Hungary’s detention of asylum-seekers ruled unlawful by EU court. The European Court of Justice ruled on Thursday that Hungary’s detention of asylum-seekers at two transit zones near its border with Serbia was unlawful. The case was brought by two asylum-seeking families from Iran and Afghanistan who arrived in Hungary via Serbia and applied for asylum in the Röszke transit zone. Their applications were immediately rejected under a Hungarian law which considers Serbia a “safe transit country”, but Serbia refused to readmit them and the families remained in the transit zone for over a year.

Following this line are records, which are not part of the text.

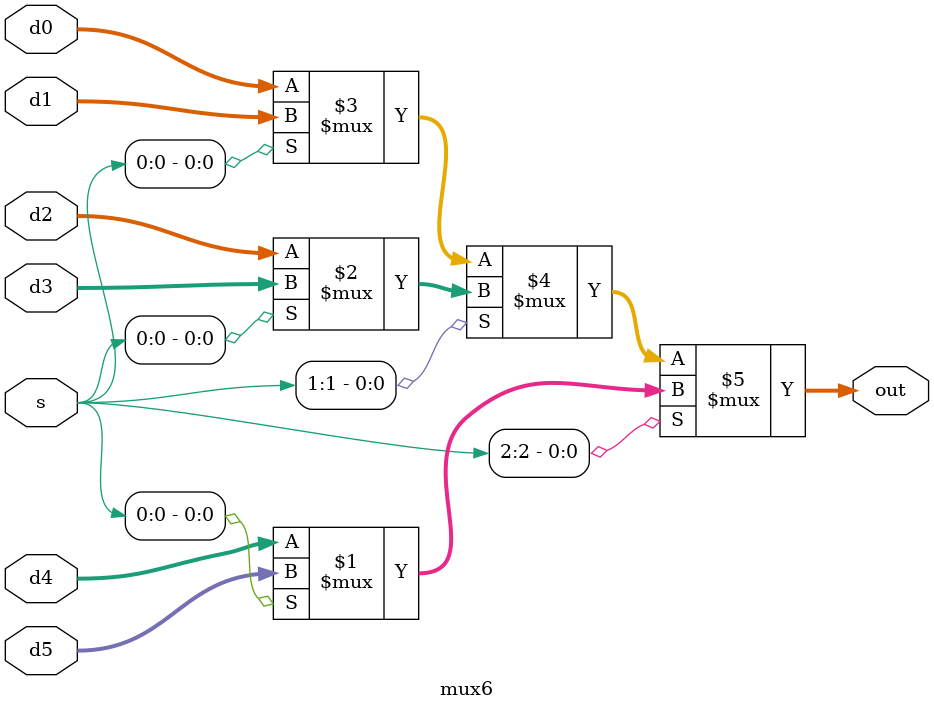
<source format=sv>
module mux6 #(parameter WIDTH = 32)
             (input  logic [WIDTH-1:0] d0, d1, d2, d3, d4, d5,
              input  logic [2:0]  s,
              output logic [WIDTH-1:0] out
              );

assign out = s[2]? (s[0]? d5 : d4) : (s[1]? (s[0]?  d3 : d2) : (s[0]? d1 : d0));

endmodule
</source>
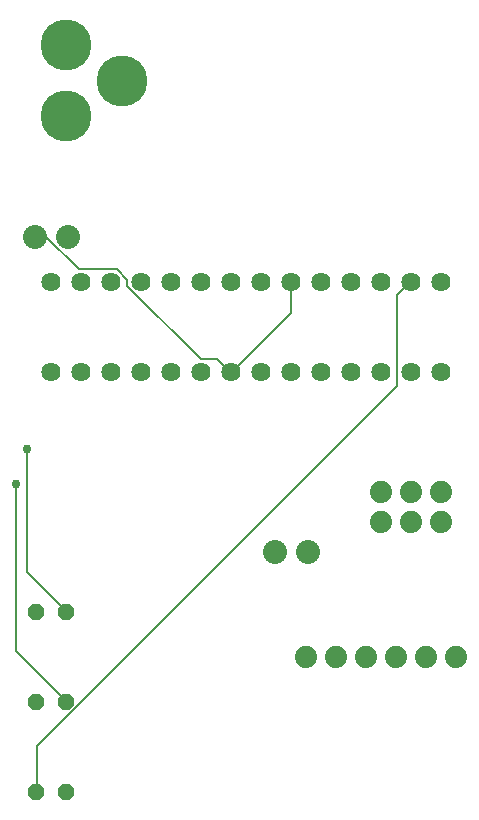
<source format=gbr>
G04 EAGLE Gerber RS-274X export*
G75*
%MOMM*%
%FSLAX34Y34*%
%LPD*%
%INBottom Copper*%
%IPPOS*%
%AMOC8*
5,1,8,0,0,1.08239X$1,22.5*%
G01*
%ADD10C,4.318000*%
%ADD11C,2.032000*%
%ADD12C,1.625600*%
%ADD13P,1.429621X8X22.500000*%
%ADD14C,1.879600*%
%ADD15C,0.152400*%
%ADD16C,0.756400*%


D10*
X190500Y924400D03*
X190500Y864400D03*
X237500Y894400D03*
D11*
X163830Y762000D03*
X191770Y762000D03*
D12*
X177800Y647700D03*
X203200Y647700D03*
X228600Y647700D03*
X254000Y647700D03*
X279400Y647700D03*
X304800Y647700D03*
X330200Y647700D03*
X355600Y647700D03*
X381000Y647700D03*
X406400Y647700D03*
X431800Y647700D03*
X457200Y647700D03*
X482600Y647700D03*
X508000Y647700D03*
X508000Y723900D03*
X482600Y723900D03*
X457200Y723900D03*
X431800Y723900D03*
X406400Y723900D03*
X381000Y723900D03*
X355600Y723900D03*
X330200Y723900D03*
X304800Y723900D03*
X279400Y723900D03*
X254000Y723900D03*
X228600Y723900D03*
X203200Y723900D03*
X177800Y723900D03*
D13*
X165100Y444500D03*
X190500Y444500D03*
X165100Y368300D03*
X190500Y368300D03*
X165100Y292100D03*
X190500Y292100D03*
D14*
X393700Y406400D03*
X419100Y406400D03*
X444500Y406400D03*
X469900Y406400D03*
X495300Y406400D03*
X520700Y406400D03*
D11*
X367030Y495300D03*
X394970Y495300D03*
D14*
X457200Y520700D03*
X457200Y546100D03*
X482600Y520700D03*
X482600Y546100D03*
X508000Y520700D03*
X508000Y546100D03*
D15*
X381000Y697992D02*
X381000Y723900D01*
X381000Y697992D02*
X330708Y647700D01*
X330200Y647700D01*
X173736Y762000D02*
X163830Y762000D01*
X173736Y762000D02*
X201168Y734568D01*
X233172Y734568D01*
X242316Y725424D01*
X242316Y720852D01*
X304800Y658368D01*
X318516Y658368D01*
X329184Y647700D01*
X330200Y647700D01*
X156972Y582168D02*
X156972Y478536D01*
X190500Y445008D01*
X190500Y444500D01*
D16*
X156972Y582168D03*
D15*
X147828Y553212D02*
X147828Y411480D01*
X190500Y368808D01*
X190500Y368300D01*
D16*
X147828Y553212D03*
D15*
X166116Y330708D02*
X166116Y292608D01*
X166116Y330708D02*
X470916Y635508D01*
X470916Y713232D01*
X481584Y723900D01*
X166116Y292608D02*
X165100Y292100D01*
X481584Y723900D02*
X482600Y723900D01*
M02*

</source>
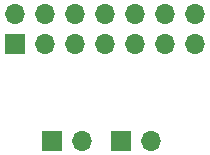
<source format=gbr>
%TF.GenerationSoftware,KiCad,Pcbnew,7.0.6-0*%
%TF.CreationDate,2024-10-04T12:43:47+02:00*%
%TF.ProjectId,Z3660_CPLD_prog,5a333636-305f-4435-904c-445f70726f67,rev?*%
%TF.SameCoordinates,Original*%
%TF.FileFunction,Soldermask,Bot*%
%TF.FilePolarity,Negative*%
%FSLAX46Y46*%
G04 Gerber Fmt 4.6, Leading zero omitted, Abs format (unit mm)*
G04 Created by KiCad (PCBNEW 7.0.6-0) date 2024-10-04 12:43:47*
%MOMM*%
%LPD*%
G01*
G04 APERTURE LIST*
%ADD10R,1.700000X1.700000*%
%ADD11O,1.700000X1.700000*%
G04 APERTURE END LIST*
D10*
%TO.C,J2*%
X136650000Y-54350000D03*
D11*
X139190000Y-54350000D03*
%TD*%
D10*
%TO.C,J1*%
X142490000Y-54350000D03*
D11*
X145030000Y-54350000D03*
%TD*%
D10*
%TO.C,J3*%
X133480000Y-46100000D03*
D11*
X133480000Y-43560000D03*
X136020000Y-46100000D03*
X136020000Y-43560000D03*
X138560000Y-46100000D03*
X138560000Y-43560000D03*
X141100000Y-46100000D03*
X141100000Y-43560000D03*
X143640000Y-46100000D03*
X143640000Y-43560000D03*
X146180000Y-46100000D03*
X146180000Y-43560000D03*
X148720000Y-46100000D03*
X148720000Y-43560000D03*
%TD*%
M02*

</source>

The BBC reports that the ECJ ruling paves the way for some 300 asylum-seekers held in the transit zones to be released and means Hungary must devise new asylum rules, but the Hungarian government has maintained its position that its asylum system is in line with international law.

Nigeria violence sees 23,000 refugees flee into Niger in past month. Killings, looting and kidnappings by armed groups in Nigeria’s north-western states have forced thousands of people to cross into neighbouring Niger, including 23,000 in April alone, according to UNHCR. The total number of Nigerian refugees in Niger’s Maradi region is now over 60,000. The violence has spilled across the border, displacing an additional 19,000 people in Niger. Several villages in Nigeria’s Katsina, Sokoto and Zamfara states were attacked in April, with one attack in Katsina leaving 47 people dead. Despite border closures due to COVID-19, Niger has allowed the refugees to seek protection. UNHCR said it was working with authorities to relocate at least 7,000 of them to safer areas away from the border.


CNN’s Christiane Amanpour spoke with Syrian refugee and filmmaker Hassan Akkad about his decision to volunteer as a cleaner at his local hospital in London to help in the fight against COVID-19. “I wanted to look after my community,” he told her. “This is where my ill neighbours are.”


In the first four months of this year, the Libyan Coast Guard picked up 3,078 refugees and migrants at sea, compared with 1,126 in the same period last year.